If all of that sounds like mumbo-jumbo to you, welcome to the mind of Hegel, who was trained in theology foremost and somehow came to dominate German political philosophy for a very long time. His followers split into left- and right-wing versions of his statism, culminating in Marx and arguably Hitler, who agree that the state is the center of life while only arguing about what it should do.

Corporatism was a manifestation of the “right-wing” version of Hegelianism, which is to say that it did not go so far as to say that religion, property, and family should be abolished, as Marxism later suggested. Rather each of these institutions should serve the state which represents the whole.

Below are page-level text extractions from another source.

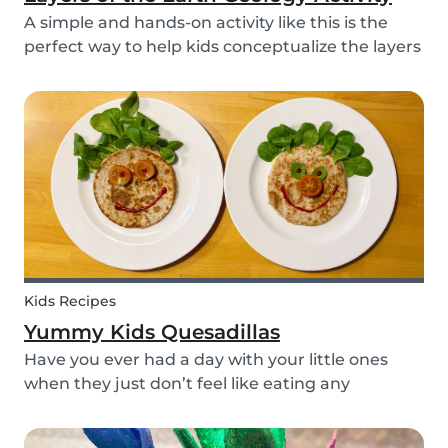
A simple and hands-on activity like this is the
perfect way to help kids conceptualize the layers
of the Earth. This geology activity is easy and fun,
and can be done using simple items found
around the house.
Kids Recipes
Yummy Kids Quesadillas
Have you ever had a day with your little ones
when they just don’t feel like eating any
vegetable you try to serve them? We know we
have! If you are looking for a healthy and cute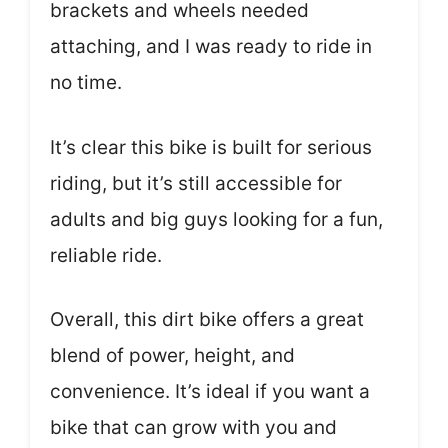
brackets and wheels needed
attaching, and I was ready to ride in
no time.
It’s clear this bike is built for serious
riding, but it’s still accessible for
adults and big guys looking for a fun,
reliable ride.
Overall, this dirt bike offers a great
blend of power, height, and
convenience. It’s ideal if you want a
bike that can grow with you and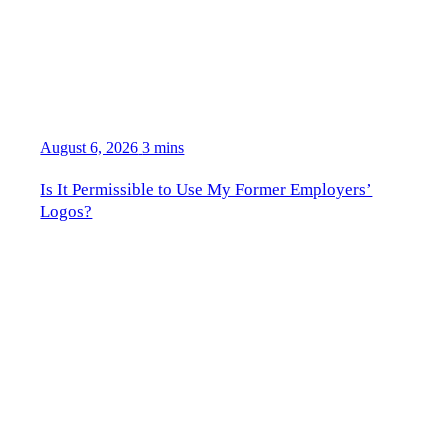
August 6, 2026
3 mins
Is It Permissible to Use My Former Employers’
Logos?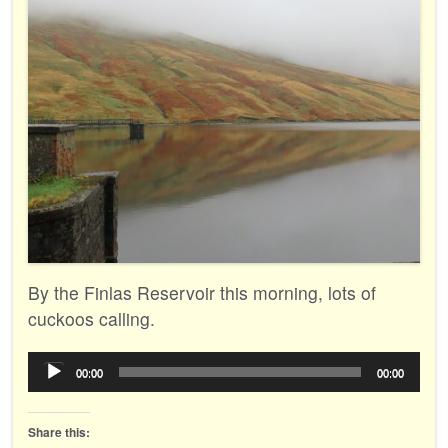
By the Finlas Reservoir this morning, lots of
cuckoos calling.
Audio
00:00
00:00
Player
Share this: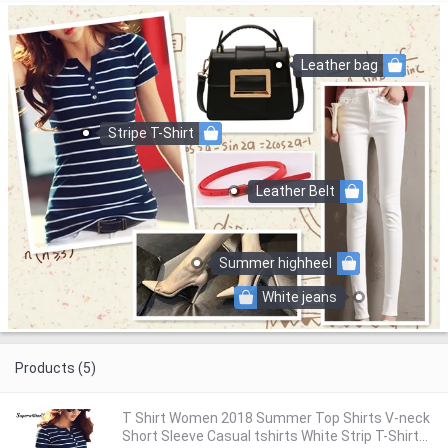
Leather bag
Stripe T-Shirt
Leather Belt
Summer highheel
White jeans
Products (5)
T Shirt Women 2018 Summer Top Shirts V-neck
Short Sleeve Casual tshirts White Strip T-Shirt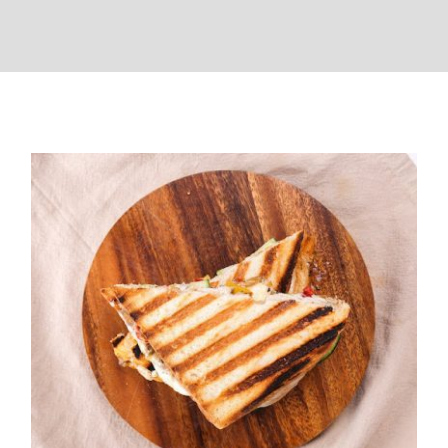
Veg Grilled Sandwich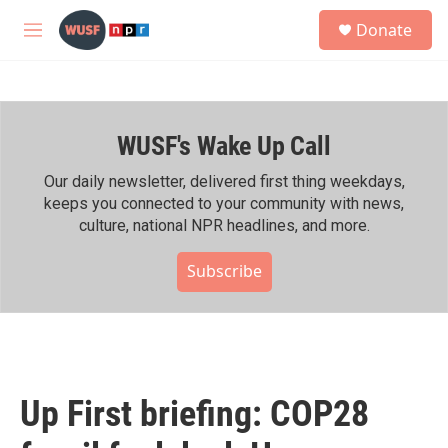
Skip to main content
S
Donate
e
M
a
e
r
n
c
u
h
WUSF's Wake Up Call
u
e
r
Our daily newsletter, delivered first thing weekdays,
y
keeps you connected to your community with news,
culture, national NPR headlines, and more.
Subscribe
Up First briefing: COP28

The economic element of corporatism gained steam with the work of Friedrich List (August 6, 1789 – November 30, 1846) who worked as an administrative professor at the University of Tübingen but was expelled and went to America where he became involved in the establishment of railroads and championed an economic “National System” or industrial mercantilism. Believing that he was following up with the work of Alexander Hamilton, List advocated national self-sufficiency or autarky as the proper managerial trade for trade. In this, he stood against the entire liberal tradition that had long rallied around the work of Adam Smith and the doctrine of free trade.